Chapter 14: The Ends the Dictatorship Serves

Submitted by libcom on September 8, 2005

The role that the Russian government has played in Spain from the beginning, and still plays, is clear to anyone who is not smitten with absolute blindness. But there is also another reason why the Russian autocrats and their servile following abroad hate the revolution of the Spanish workers and peasants from the bottom of their hearts. That is the libertarian spirit by which it is actuated, and which is in itself merely the product of a movement which in the long and difficult struggle of its development has made freedom the basis of its efforts and has vigorously fought every form of dictatorship.

It is the great moral merit of libertarian Socialism in Spain -- which today finds its mighty expression in the C.N.T. and the F.A.I. -- that from the time of the First International, yes, even before that, it has fostered in Spanish workers a spirit which prizes freedom above all else and has made the intellectual independence of its adherents the most important factor in its existence. The libertarian labor movement of Spain has never lost itself in the labyrinth of an economic dialectic, and so its intellectual buoyant force has never been crippled by fatalistic ideas, as has so often been the case with Socialism in other countries. Nor has it wasted its capacity for action in the dreary routine tasks of bourgeois parliaments. Socialism has not been for it a thing that can be dictated to the people from above by some state or party bureaucracy, but an organic process of growth which proceeds from the social activity of the rmasses themselves and finds in their economic organization a basis which binds together all creative forces and still imposes no artificial restrictions on the initiative of the individual.

It was this spirit-- out of which was born the nineteenth of July -- which seized with irresistible power upon the entire working population, and even laid hold on elements which had previously had no connection with the work of the C.N.T. And it was this spirit by which the workers, peasants, and intellectuals were guided in their efforts to rebuild the social life of the country upon new principles, and which gave to their creative work that characteristic expression which had not before been seen in any other country.

But the C.N.T. never misused the strength it possessed, and still possesses, particularly in Catalonia, to suppress other schools of thought and force its will upon them. Instead it did everything in its power to unite the anti-Fascist elements for the battle against the common enemy and the reshaping of the social life. They had no thought of limiting freedom of opinion or of denying to others on the ground of their factional inclinations the freedom which they claimed for themselves. They welcomed every sincere criticism and remained faithful to those principles of freedom which they had always professed.
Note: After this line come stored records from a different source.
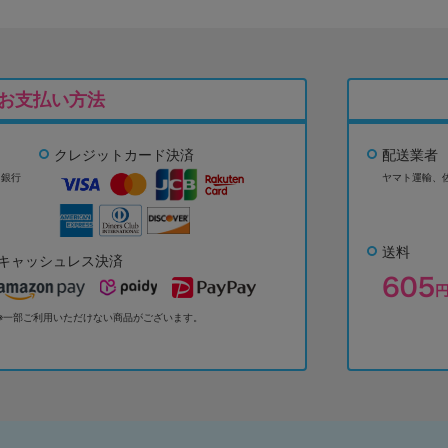
お支払い方法
クレジットカード決済
配送業者
ょ銀行
ヤマト運輸、
送料
キャッシュレス決済
※一部ご利用いただけない商品がございます。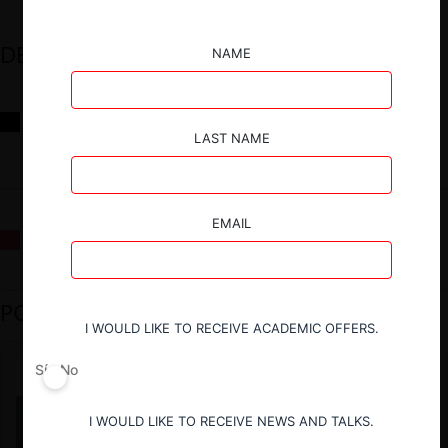
DESTACADOS
NAME
Reflexiones sobre las decisiones de la Comisión Antidistorsiones y
sus desafíos futuros
LAST NAME
EMAIL
La fusión Paramount / Warner Bros: el viaje de un gigante
PODCAST DESTACADO
I WOULD LIKE TO RECEIVE ACADEMIC OFFERS.
Sí
No
I WOULD LIKE TO RECEIVE NEWS AND TALKS.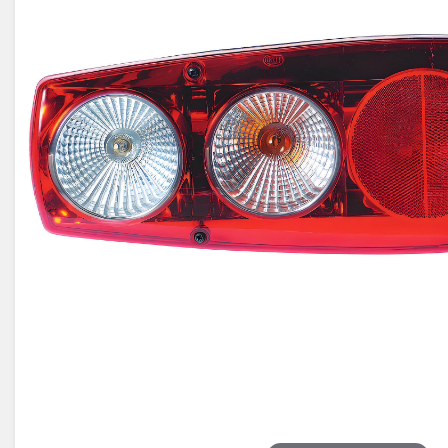
Électricité -
Voyages et
Énergie
Avantages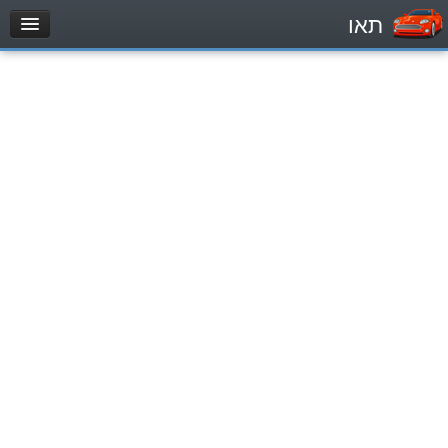
תאו
עמוד הבית
מבחן
Легковой автомобиль (B)
Мотоцикл (A)
Трактор (1)
Грузовик до 12000кг (C1)
Грузовик более 12000кг (C)
Автобус, Такси (D)
מאגר שאלות
Легковой автомобиль (B)
Мотоцикл (A)
Трактор (1)
Грузовик до 12000кг (C1)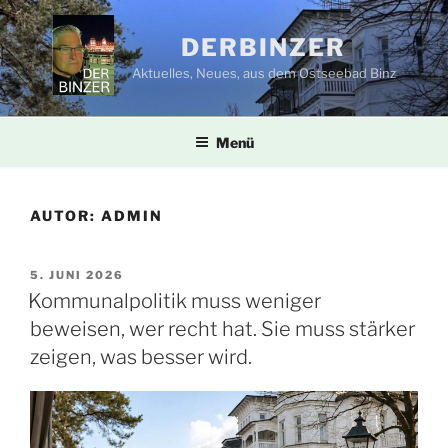
Zum
Inhalt
DERBINZER
springen
Aktuelles, Neues, aus dem Ostseebad Binz
Menü
AUTOR:
ADMIN
VERÖFFENTLICHT
5. JUNI 2026
AM
Kommunalpolitik muss weniger
beweisen, wer recht hat. Sie muss stärker
zeigen, was besser wird.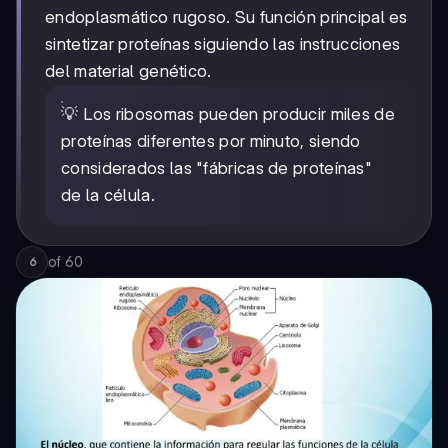
endoplasmático rugoso. Su función principal es
sintetizar proteínas siguiendo las instrucciones
del material genético.
💡 Los ribosomas pueden producir miles de
proteínas diferentes por minuto, siendo
considerados las "fábricas de proteínas"
de la célula.
of
60
6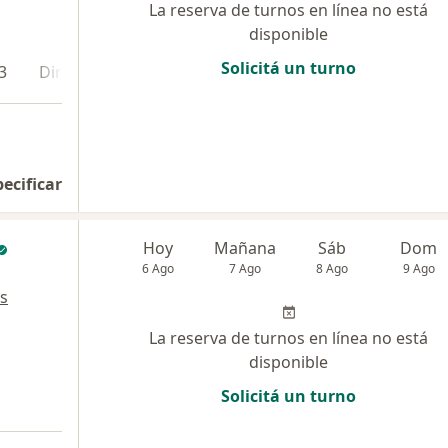
La reserva de turnos en línea no está
disponible
Solicitá un turno
3
Dirección 4
pecificar
Hoy
Mañana
Sáb
Dom
6 Ago
7 Ago
8 Ago
9 Ago
s
La reserva de turnos en línea no está
disponible
Solicitá un turno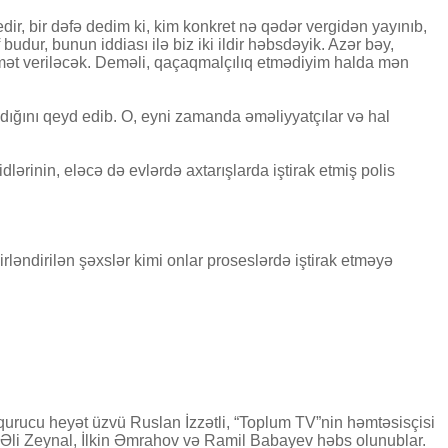
r, bir dəfə dedim ki, kim konkret nə qədər vergidən yayınıb,
udur, bunun iddiası ilə biz iki ildir həbsdəyik. Azər bəy,
iymət veriləcək. Deməli, qaçaqmalçılıq etmədiyim halda mən
ığını qeyd edib. O, eyni zamanda əməliyyatçılar və hal
inin, eləcə də evlərdə axtarışlarda iştirak etmiş polis
ləndirilən şəxslər kimi onlar proseslərdə iştirak etməyə
 qurucu heyət üzvü Ruslan İzzətli, “Toplum TV”nin həmtəsisçisi
 Əli Zeynal, İlkin Əmrahov və Ramil Babayev həbs olunublar.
For a year now the Spanish people have been engaged in a desperate struggle against a pitiless foe and have been exposed besides to the secret intrigues of the great imperialist powers of Europe. Despite this the Spanish revolutionaries have not grasped at the disastrous expedient of dictatorship, but have respected all honest convictions. Everyone who visited Barcelona after the July battles, whether friend or foe of the C.N.T., was suprised at the freedom of public life and the absence of any arrangements for suppressing the free expression of opinion.

For two decades the supporters of Bolshevism have been hammering it into the masses that dictatorship is a vital necessity for the defense of the so-called proletarian interests against the assaults of the counter-revolution and for paving the way for socialism. Thev have not advanced the cause of Socialism by this propaganda, but have merely smoothed the way for Fascism in Italy, Germany and Austria by causing millions of people to forget that dictatorship, the most extreme form of tyranny, can never lead to social liberation. In Russia the so-called dictatorship of the proletariat has not led to Socialism, but to the domination of a new bureaucracy over the proletariat and the whole people.

If today the agents in Spain of the Russian Stalin-regime are threatening to destroy everything that the workers and peasants have achieved, and are directing their whole energy toward putting all power into the hands of a bourgeois-Communist party dictatorship, they are not doing so to serve the interests of the proletariat, but to further the onslaughts of the counter-revolution and to serve the ends of English and French capitalism.

What the Russian autocrats and their supporters fear most is that the success of libertarian Socialism in Spain might prove to their blind followers that the much vaunted "necessity of a dictatorship" is nothing but one vast fraud which in Russia has led to the despotism of Stalin and is to serve today in Spain to help the counter-revolution to a victory over the revolution of the workers and peasants.